Who can say that we will never need such dogs to function once more, as domestic cattle succumb increasingly to epidemics, drought and changing crop requirements. Hunting big game for food may not please the morally vain, until their larders are empty, that is. Which meat would you prefer, that from sickly animals fed on steroids and hormones, or that of wild animals robust enough to survive without vets? Hunting mastiffs do not rip or tear flesh, but seize and hold, until the hunters arrive; in a way, an improvement on a chemical tranquilizer fired after a terrifying helicopter chase or prolonged Land Rover pursuit. Big game quarry is hunted by wild animals every day of their lives, they expect this to happen and are designed to survive it. We live in times when it is entirely acceptable to sit watching on TV large packs of small wild dogs eating their quarry alive, whilst roundly condemning regulated hunting. In that paradoxical world the hunting mastiffs still live – with their long and distinguished heritage behind them and a more than uncertain future ahead of them. This book is an attempt to promote greater understanding of where they came from and how they should be conserved. They thoroughly merit our understanding and our compassion.        
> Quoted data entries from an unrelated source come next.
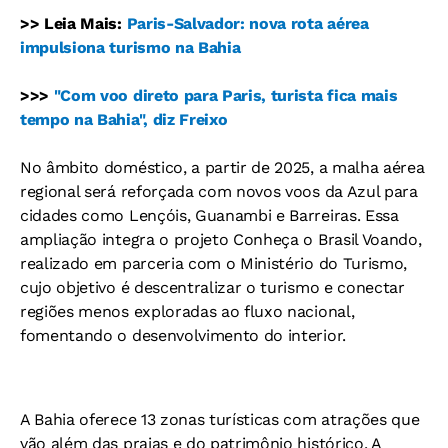
>> Leia Mais:
Paris-Salvador: nova rota aérea
impulsiona turismo na Bahia
>>>
"Com voo direto para Paris, turista fica mais
tempo na Bahia", diz Freixo
No âmbito doméstico, a partir de 2025, a malha aérea
regional será reforçada com novos voos da Azul para
cidades como Lençóis, Guanambi e Barreiras. Essa
ampliação integra o projeto Conheça o Brasil Voando,
realizado em parceria com o Ministério do Turismo,
cujo objetivo é descentralizar o turismo e conectar
regiões menos exploradas ao fluxo nacional,
fomentando o desenvolvimento do interior.
A Bahia oferece 13 zonas turísticas com atrações que
vão além das praias e do patrimônio histórico. A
  "In Anglo-Saxon times every two villeins were required to maintain one of these dogs for the purpose of reducing the number of wolves and other wild animals. This would indicate that the Mastiff was recognised as a capable hunting dog..."
'The Complete Book of the Dog' by Robert Leighton (Cassell) 1922.

The author is grateful to the staff at Sotheby’s Picture Library, Christie’s Images Ltd., Bonhams, Getty Images, The Times Archive, Arthur Ackermann Ltd., David Messum Galleries, Richard Green & Co., Rountree Tryon Galleries, The Bridgeman Art Library, The Nature Picture Library, The National Art Library, The Wallace Collection, R Cox & Co., Lane Fine Art, The Kennel Club, The American Kennel Club, The National Trust, The Royal Collection – Photographic Services and private collectors, (especially the late Mevr AH (Ploon) de Raad of Zijderveld, Holland, who gave free use of her extensive photographic archive of sporting paintings), for their gracious and generous permissions to reproduce some of the illustrations used in this book.

A number of the illustrations in this book lack pictorial quality but are included because uniquely they either contribute historically to or best exemplify the meaning of the text. Old depictions do not always lend themselves to reproduction in today’s higher quality print and publishing format. Those that are included have significance beyond their graphic limitations and I ask for the reader’s understanding over this.
Where quotes are used, they are used verbatim, despite any vagaries in spelling, irregular use of capital letters or departures from contemporary grammar. For me, it is important that their exact form, as presented by the author originally, is displayed, as this can help to capture the mood of those times.